── DATASET ──

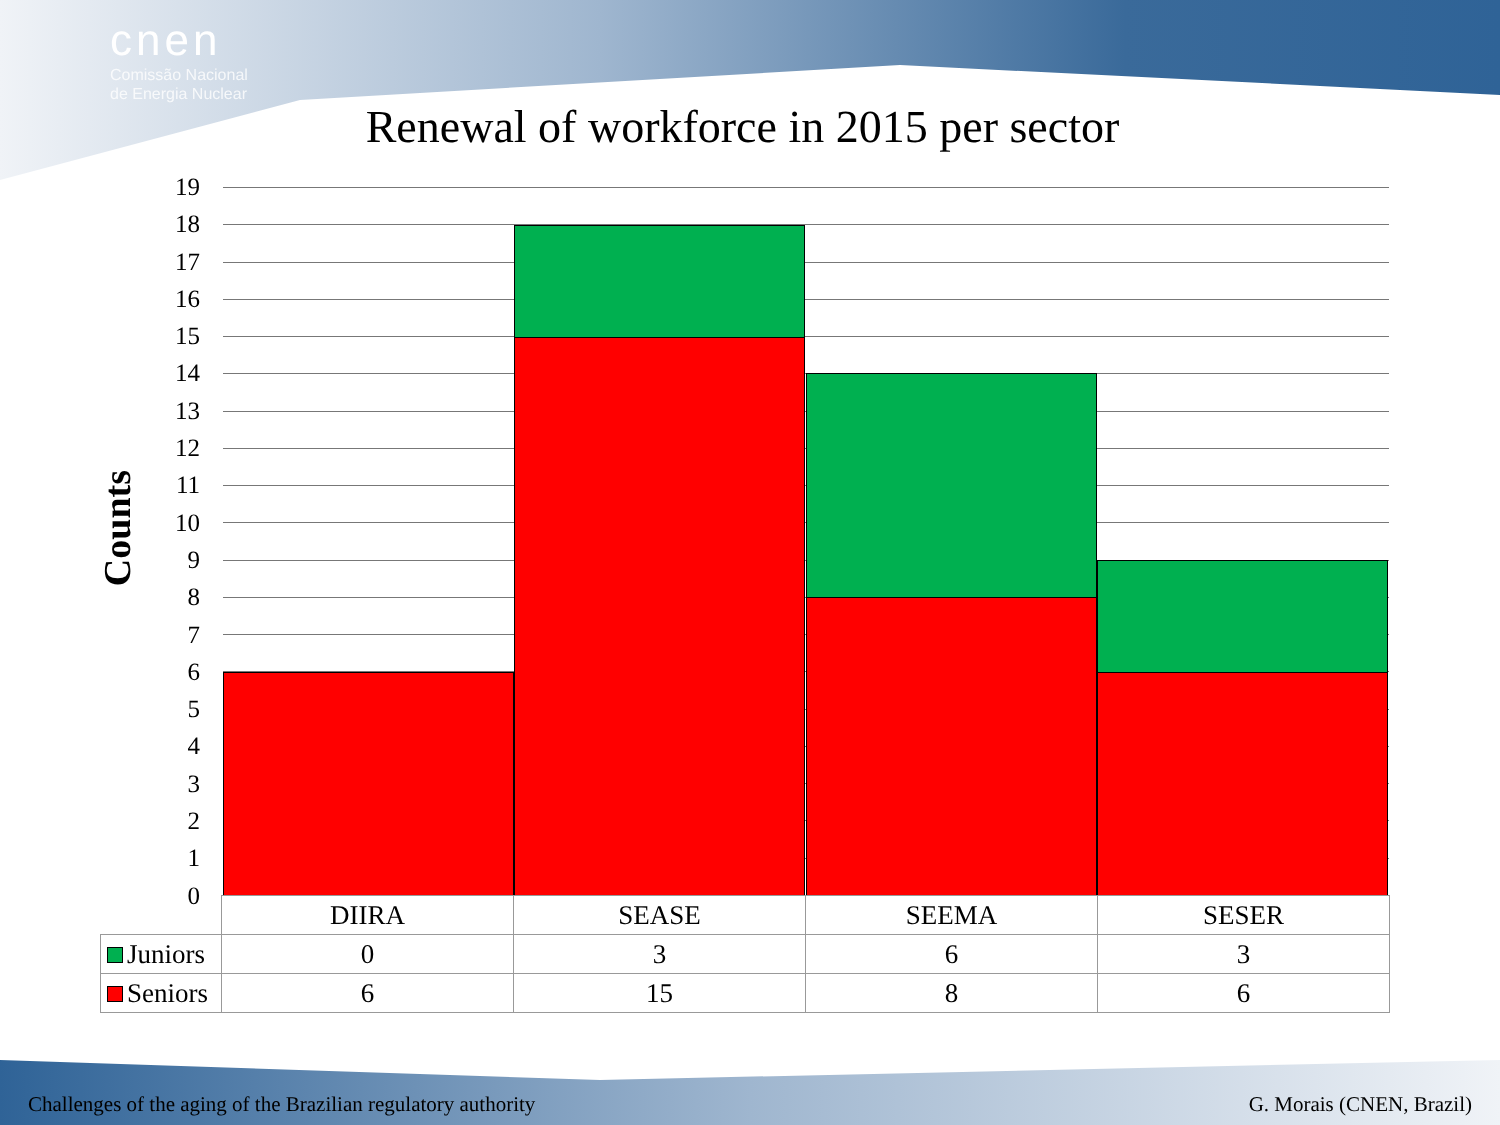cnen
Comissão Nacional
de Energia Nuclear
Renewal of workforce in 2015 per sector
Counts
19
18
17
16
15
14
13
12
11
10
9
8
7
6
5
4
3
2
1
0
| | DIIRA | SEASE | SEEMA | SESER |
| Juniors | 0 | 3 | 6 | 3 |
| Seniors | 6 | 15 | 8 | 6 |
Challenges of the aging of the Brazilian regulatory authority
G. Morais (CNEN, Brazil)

───
── DATASET ──

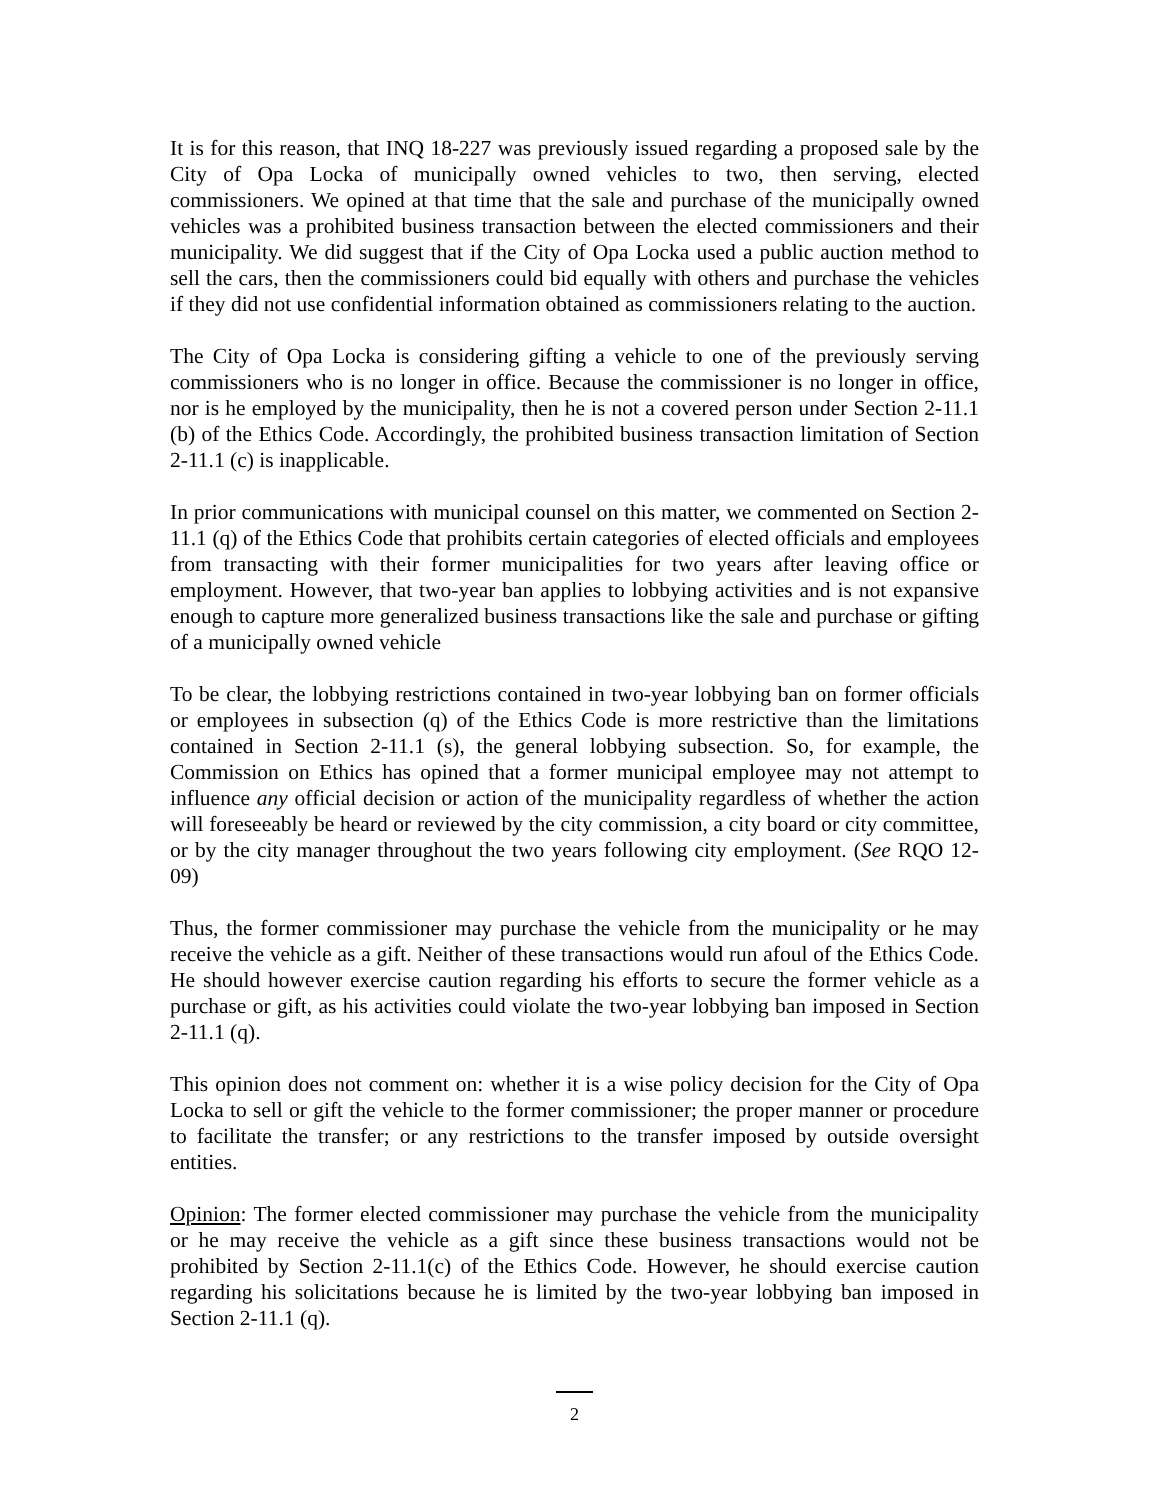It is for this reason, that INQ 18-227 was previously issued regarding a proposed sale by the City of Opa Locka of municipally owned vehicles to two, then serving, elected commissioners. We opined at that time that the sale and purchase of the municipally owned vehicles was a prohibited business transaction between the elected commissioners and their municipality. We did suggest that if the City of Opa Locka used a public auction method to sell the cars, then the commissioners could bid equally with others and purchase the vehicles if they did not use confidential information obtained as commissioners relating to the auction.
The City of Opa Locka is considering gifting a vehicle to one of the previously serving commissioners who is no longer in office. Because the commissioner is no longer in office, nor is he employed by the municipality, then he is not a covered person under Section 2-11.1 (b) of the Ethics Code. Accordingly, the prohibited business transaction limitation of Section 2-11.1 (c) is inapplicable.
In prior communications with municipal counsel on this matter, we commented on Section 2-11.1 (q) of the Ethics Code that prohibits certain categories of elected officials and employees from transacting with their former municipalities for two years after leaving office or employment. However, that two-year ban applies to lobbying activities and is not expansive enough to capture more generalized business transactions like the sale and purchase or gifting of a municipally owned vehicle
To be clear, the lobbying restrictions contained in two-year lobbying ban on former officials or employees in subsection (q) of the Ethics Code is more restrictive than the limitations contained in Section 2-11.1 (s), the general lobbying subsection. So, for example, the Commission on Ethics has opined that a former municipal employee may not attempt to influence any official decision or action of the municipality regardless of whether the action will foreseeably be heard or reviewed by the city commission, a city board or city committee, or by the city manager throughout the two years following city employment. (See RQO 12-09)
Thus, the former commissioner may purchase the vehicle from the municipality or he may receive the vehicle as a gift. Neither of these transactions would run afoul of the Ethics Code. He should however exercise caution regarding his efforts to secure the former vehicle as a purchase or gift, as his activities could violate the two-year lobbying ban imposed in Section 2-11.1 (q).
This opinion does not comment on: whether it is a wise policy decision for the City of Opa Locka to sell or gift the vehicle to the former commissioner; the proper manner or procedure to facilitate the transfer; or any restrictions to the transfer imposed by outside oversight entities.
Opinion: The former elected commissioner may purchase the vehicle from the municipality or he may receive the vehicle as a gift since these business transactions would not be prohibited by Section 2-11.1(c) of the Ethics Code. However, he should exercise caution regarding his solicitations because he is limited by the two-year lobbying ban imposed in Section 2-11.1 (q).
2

───

** TASK OBJECTIVE **
Among the entries above, locate the lines containing "de Energia Nuclear" and "G. Morais (CNEN, Brazil)", and transcribe exactly those two lines and all lines between.

** THE COMPLETED TASK **
de Energia Nuclear
Renewal of workforce in 2015 per sector
Counts
19
18
17
16
15
14
13
12
11
10
9
8
7
6
5
4
3
2
1
0
| | DIIRA | SEASE | SEEMA | SESER |
| Juniors | 0 | 3 | 6 | 3 |
| Seniors | 6 | 15 | 8 | 6 |
Challenges of the aging of the Brazilian regulatory authority
G. Morais (CNEN, Brazil)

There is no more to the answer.